On January 5, 2021, President Trump issued Executive Order 13971 “Addressing the Threat Posed By Applications and Other Software Developed or Controlled By Chinese Companies” (“EO 13971”), which targets certain Chinese connected software applications. Specifically, EO 13971 prohibits transactions by any person, or with respect to any property, subject to the jurisdiction of the United States, with persons that develop or control the following Chinese connected software applications, or with their subsidiaries: Alipay, CamScanner, QQ Wallet, SHAREit, Tencent QQ, VMate, WeChat Pay, and WPS Office. The prohibition will take effect 45 days after the date of the Executive Order (i.e., on February 19, 2021). EO 13971 does not identify which transactions will be prohibited, but rather requires the Secretary of Commerce to identify the transactions and persons that will be covered by the prohibition not earlier than 45 days after January 5, 2021 (i.e., February 19, 2021).

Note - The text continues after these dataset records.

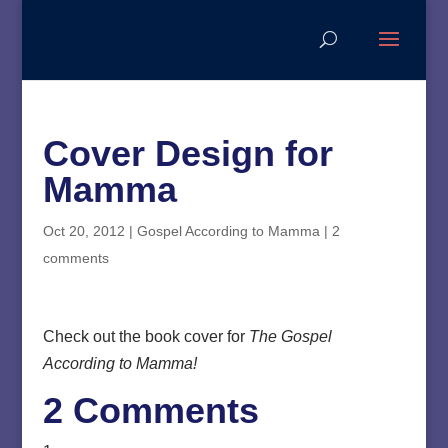
Cover Design for
Mamma
Oct 20, 2012
|
Gospel According to Mamma
|
2
comments
Check out the book cover for
The Gospel
According to Mamma!
2 Comments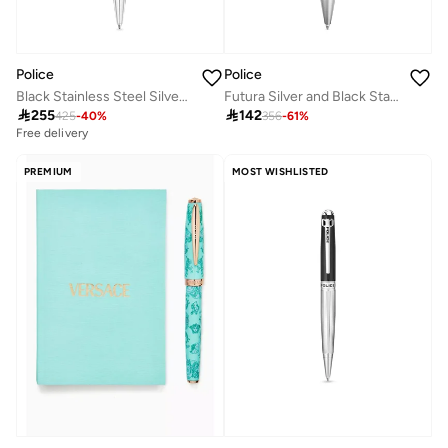
Police
Police
Black Stainless Steel Silver Trims Ballpoint Pen with Blue Ink 138.5mm
Futura Silver and Black Stainless Steel Ballpoint Pen

255

142
425
-
40
%
356
-
61
%
Free delivery
PREMIUM
MOST WISHLISTED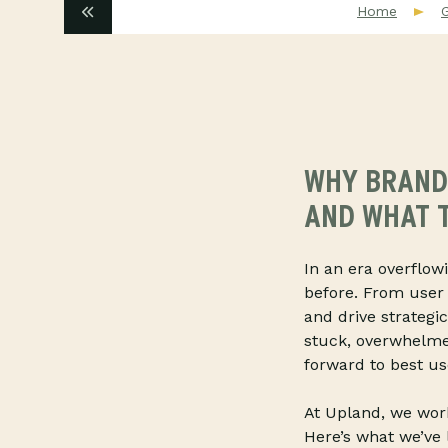
Home
WHY BRANDS
AND WHAT T
In an era overflow
before. From user 
and drive strategi
stuck, overwhelme
forward to best use
At Upland, we work
Here’s what we’ve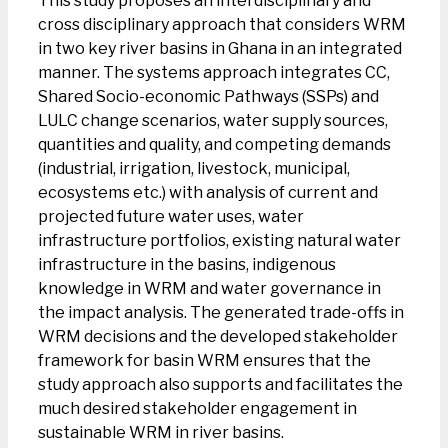
This study proposes an interdisciplinary and
cross disciplinary approach that considers WRM
in two key river basins in Ghana in an integrated
manner. The systems approach integrates CC,
Shared Socio-economic Pathways (SSPs) and
LULC change scenarios, water supply sources,
quantities and quality, and competing demands
(industrial, irrigation, livestock, municipal,
ecosystems etc.) with analysis of current and
projected future water uses, water
infrastructure portfolios, existing natural water
infrastructure in the basins, indigenous
knowledge in WRM and water governance in
the impact analysis. The generated trade-offs in
WRM decisions and the developed stakeholder
framework for basin WRM ensures that the
study approach also supports and facilitates the
much desired stakeholder engagement in
sustainable WRM in river basins.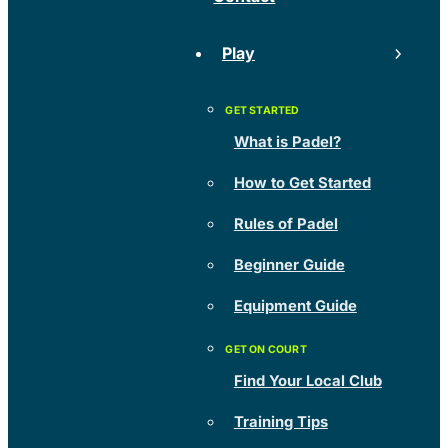
Play
What is Padel?
How to Get Started
Rules of Padel
Beginner Guide
Equipment Guide
Find Your Local Club
Training Tips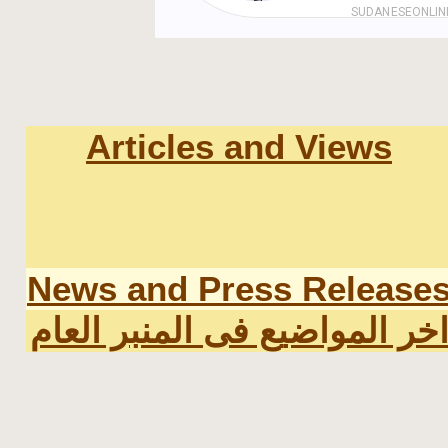
Articles and Views
News and Press Release
اخر المواضيع فى المنبر العا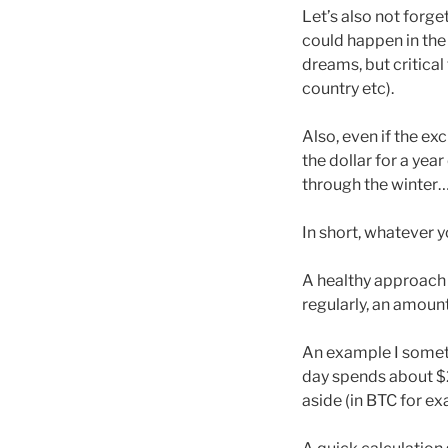
Let’s also not forge
could happen in the 
dreams, but critical 
country etc).
Also, even if the ex
the dollar for a year
through the winter
In short, whatever y
A healthy approach i
regularly, an amount
An example I someti
day spends about $2
aside (in BTC for e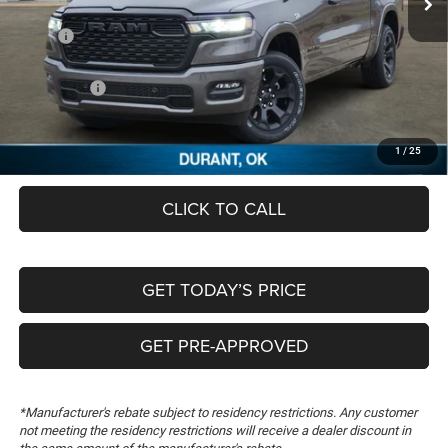
Less
MSRP:
$64,630
Dealer Discount:
-$6,193
RAM Offers:
-$7,756
Documentation Fee:
+$489
FREEDOM PRICE
$51,170
1
/
25
CLICK TO CALL
GET TODAY’S PRICE
GET PRE-APPROVED
*Manufacturer's rebate subject to residency restrictions. Any customer
not meeting the residency restrictions will receive a dealer discount in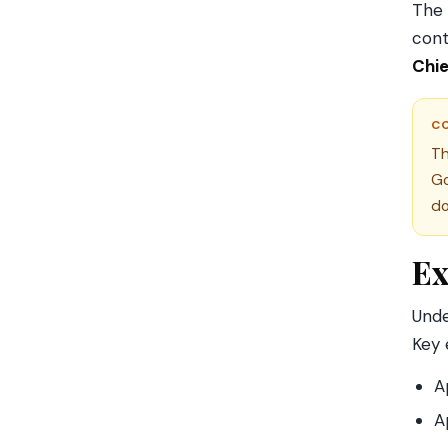
The 
cont
Chie
C
Th
Go
do
Ex
Und
Key 
A
A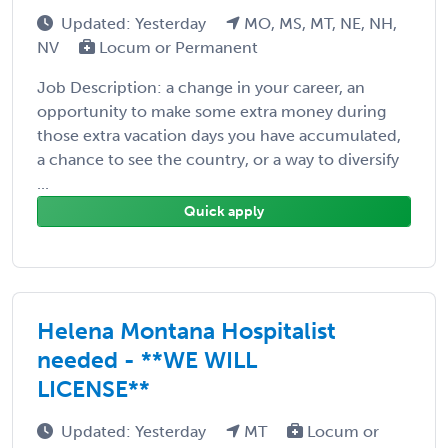
Updated: Yesterday
MO, MS, MT, NE, NH,
NV
Locum or Permanent
Job Description: a change in your career, an
opportunity to make some extra money during
those extra vacation days you have accumulated,
a chance to see the country, or a way to diversify
...
Quick apply
Helena Montana Hospitalist
needed - **WE WILL
LICENSE**
Updated: Yesterday
MT
Locum or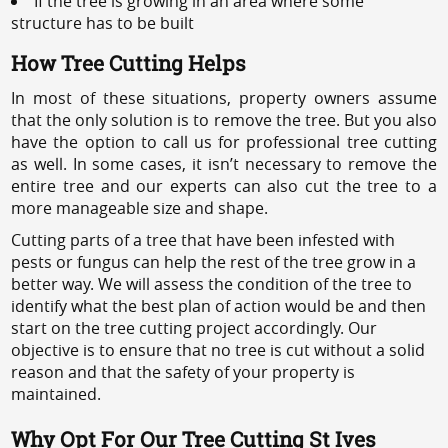
If the tree is growing in an area where some
structure has to be built
How Tree Cutting Helps
In most of these situations, property owners assume
that the only solution is to remove the tree. But you also
have the option to call us for professional tree cutting
as well. In some cases, it isn’t necessary to remove the
entire tree and our experts can also cut the tree to a
more manageable size and shape.
Cutting parts of a tree that have been infested with
pests or fungus can help the rest of the tree grow in a
better way. We will assess the condition of the tree to
identify what the best plan of action would be and then
start on the tree cutting project accordingly. Our
objective is to ensure that no tree is cut without a solid
reason and that the safety of your property is
maintained.
Why Opt For Our Tree Cutting St Ives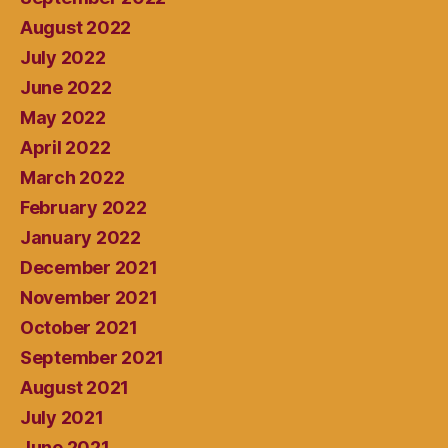
August 2022
July 2022
June 2022
May 2022
April 2022
March 2022
February 2022
January 2022
December 2021
November 2021
October 2021
September 2021
August 2021
July 2021
June 2021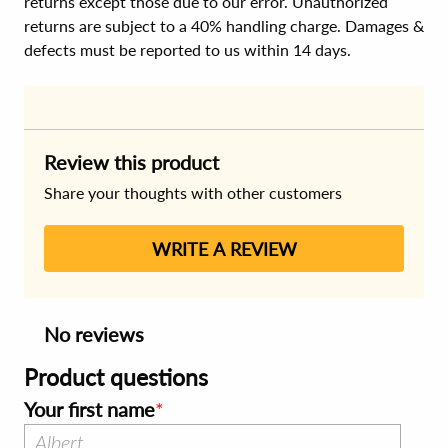
returns except those due to our error. Unauthorized
returns are subject to a 40% handling charge. Damages &
defects must be reported to us within 14 days.
Review this product
Share your thoughts with other customers
WRITE A REVIEW
No reviews
Product questions
Your first name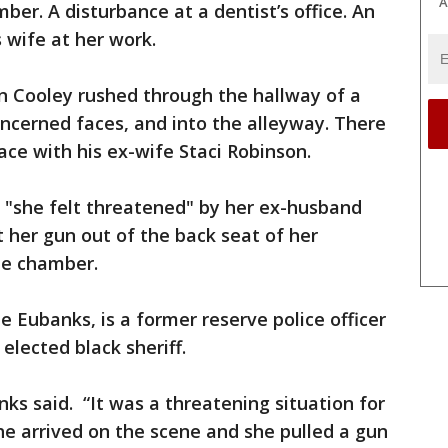
A
ber. A disturbance at a dentist’s office. An
 wife at her work.
n Cooley rushed through the hallway of a
oncerned faces, and into the alleyway. There
ace with his ex-wife Staci Robinson.
ce "she felt threatened" by her ex-husband
 her gun out of the back seat of her
he chamber.
 Eubanks, is a former reserve police officer
elected black sheriff.
ks said. “It was a threatening situation for
he arrived on the scene and she pulled a gun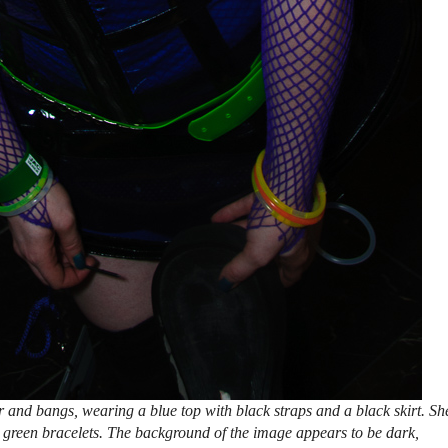
and bangs, wearing a blue top with black straps and a black skirt. Sh
h green bracelets. The background of the image appears to be dark,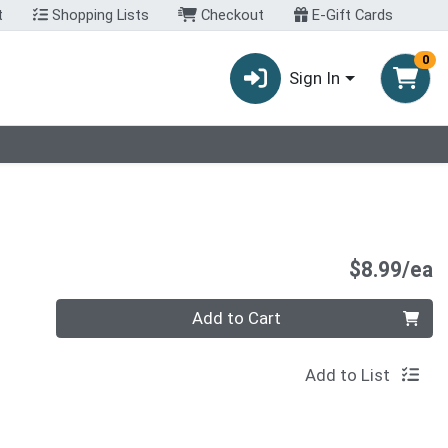
t
Shopping Lists
Checkout
E-Gift Cards
0
Sign In
P
$8.99/ea
Quantity 0
Add to Cart
Add to List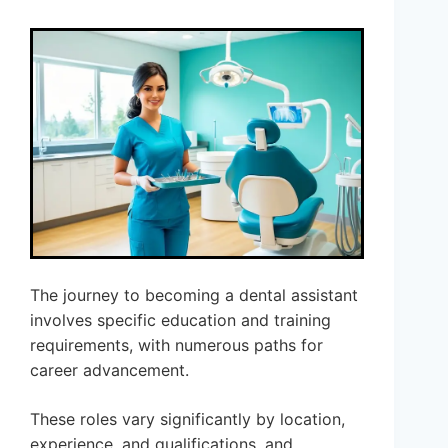
The journey to becoming a dental assistant
involves specific education and training
requirements, with numerous paths for
career advancement.
These roles vary significantly by location,
experience, and qualifications, and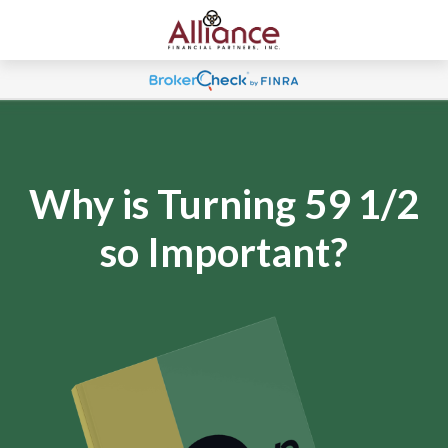
Why is Turning 59 1/2
so Important?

EO 13971 was issued pursuant to the national emergency declared in Executive Order 13873 “Securing the Information and Communications Technology and Services Supply Chain” (the “Supply Chain EO”), which granted the Secretary of Commerce the authority to prohibit or modify certain transactions involving information and communications technology and services designed, developed, manufactured, or supplied by persons owned, controlled, or directed by “foreign adversaries” of the United States. Please see our prior blog posts on the Supply Chain EO and its implementation here and here.
EO 13971 reinforces the authorities granted to the Secretary of Commerce to manage broader efforts to address the national security risks, articulated by the Trump Administration, associated with the collection of personal and other sensitive data by the Government of China and the Chinese Communist Party. In keeping with this purpose, EO 13971 also directs the Secretary of Commerce to (1) evaluate whether to impose restrictions in accordance with the Supply Chain EO on additional “connected software applications” (defined as software or a group of software “designed to be used by an end user on an end-point computing device, and designed to collect, process, or transmit data via the Internet as an integral part of its functionality”) and to (2) provide a report no later than 45 days after January 5, 2021 with recommendations to prevent the sale or transfer of US user data to “foreign adversaries,” including through regulations and licensing policies.